多实施学习（MIL）被广泛用于对病理整体幻灯片图像（WSIS）的计算机辅助解释，以解决缺乏像素或贴片的注释。通常，这种方法直接应用“自然图像驱动”的MIL算法，该算法忽略了WSIS的多尺度（即金字塔）性质。现成的MIL算法通常部署在单个WSIS（例如20x放大倍率）上，而人类病理学家通常以多尺度的方式汇总全球和局部模式（例如，通过放大不同大型）。在这项研究中，我们提出了一种新型的跨尺度注意机制，以明确地将尺度间相互作用汇总到单个MIL网络的克罗恩病（CD）（CD），这是炎症性肠病的一种形式。本文的贡献是两个方面：（1）提出了一种跨尺度注意机制，以从不同分辨率的多尺度相互作用汇总特征； （2）生成差异多尺度注意的可视化，以定位可解释的病变模式。通过训练来自20名CD患者的约250,000 H＆E染色的上升结肠（AC）斑块，在不同尺度上训练30个健康对照样品，我们的方法在曲线下（AUC）得分为0.8924，与基线模型相比达到0.8924。官方实施可在https://github.com/hrlblab/cs-mil上公开获得。

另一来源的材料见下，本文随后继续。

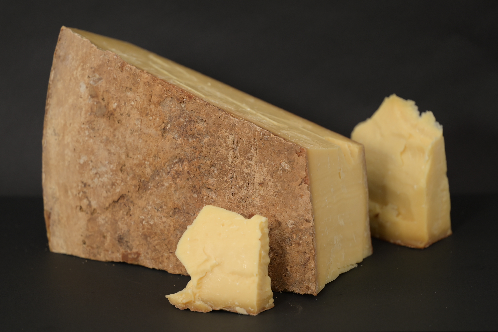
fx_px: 2172
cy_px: 166
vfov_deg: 8.7
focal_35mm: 157
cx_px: 249
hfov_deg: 13.1
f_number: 3.2
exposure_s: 1/200
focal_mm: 105
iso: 200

语言模型既展示了定量的改进，又展示了新的定性功能，随着规模的增加。尽管它们具有潜在的变革性影响，但这些新能力的特征却很差。为了为未来的研究提供信息，为破坏性的新模型能力做准备，并改善社会有害的效果，至关重要的是，我们必须了解目前和近乎未来的能力和语言模型的局限性。为了应对这一挑战，我们介绍了超越模仿游戏基准（Big Bench）。 Big Bench目前由204个任务组成，由132家机构的442位作者贡献。任务主题是多样的，从语言学，儿童发展，数学，常识性推理，生物学，物理学，社会偏见，软件开发等等。 Big-Bench专注于被认为超出当前语言模型的功能的任务。我们评估了OpenAI的GPT型号，Google内部密集变压器体系结构和大型基础上的开关稀疏变压器的行为，跨越了数百万到数十亿个参数。此外，一个人类专家评估者团队执行了所有任务，以提供强大的基准。研究结果包括：模型性能和校准都随规模改善，但绝对的术语（以及与评估者的性能相比）；在模型类中的性能非常相似，尽管带有稀疏性。逐渐和预测的任务通常涉及大量知识或记忆成分，而在临界规模上表现出“突破性”行为的任务通常涉及多个步骤或组成部分或脆性指标；社交偏见通常会随着含糊不清的环境而随着规模而增加，但这可以通过提示来改善。

医疗人工智能（AI）的最新进展已提供了可以达到临床专家水平绩效的系统。但是，当在与训练环境不同的临床环境中评估时，这种系统往往会证明次优的“分布式”性能。一种常见的缓解策略是使用特定地点数据为每个临床环境开发单独的系统[1]。但是，这很快变得不切实际，因为医疗数据很耗时，可以注释且昂贵[2]。因此，“数据有效概括”的问题给医学AI开发带来了持续的困难。尽管代表性学习的进展显示出希望，但并未对其好处进行严格的研究，特别是用于分布的设置。为了应对这些挑战，我们提出了RESEDIS，这是一种统一的代表学习策略，以提高医学成像AI的鲁棒性和数据效率。雷雷迪斯使用大规模监督转移学习与自我监督学习的通用组合，几乎不需要特定于任务的自定义。我们研究各种医学成像任务，并使用回顾性数据模拟三个现实的应用程序场景。 RESEDIS表现出明显改善的分布性能，而在强有力的基线上，诊断准确性相对相对提高了11.5％。更重要的是，我们的策略会导致对医学成像AI的强大数据有效的概括，并使用跨任务的1％至33％的重新培训数据匹配强有力的监督基线。这些结果表明，Repedis可以显着加速医学成像AI开发的生命周期，从而为医学成像AI提供了重要的一步，以产生广泛的影响。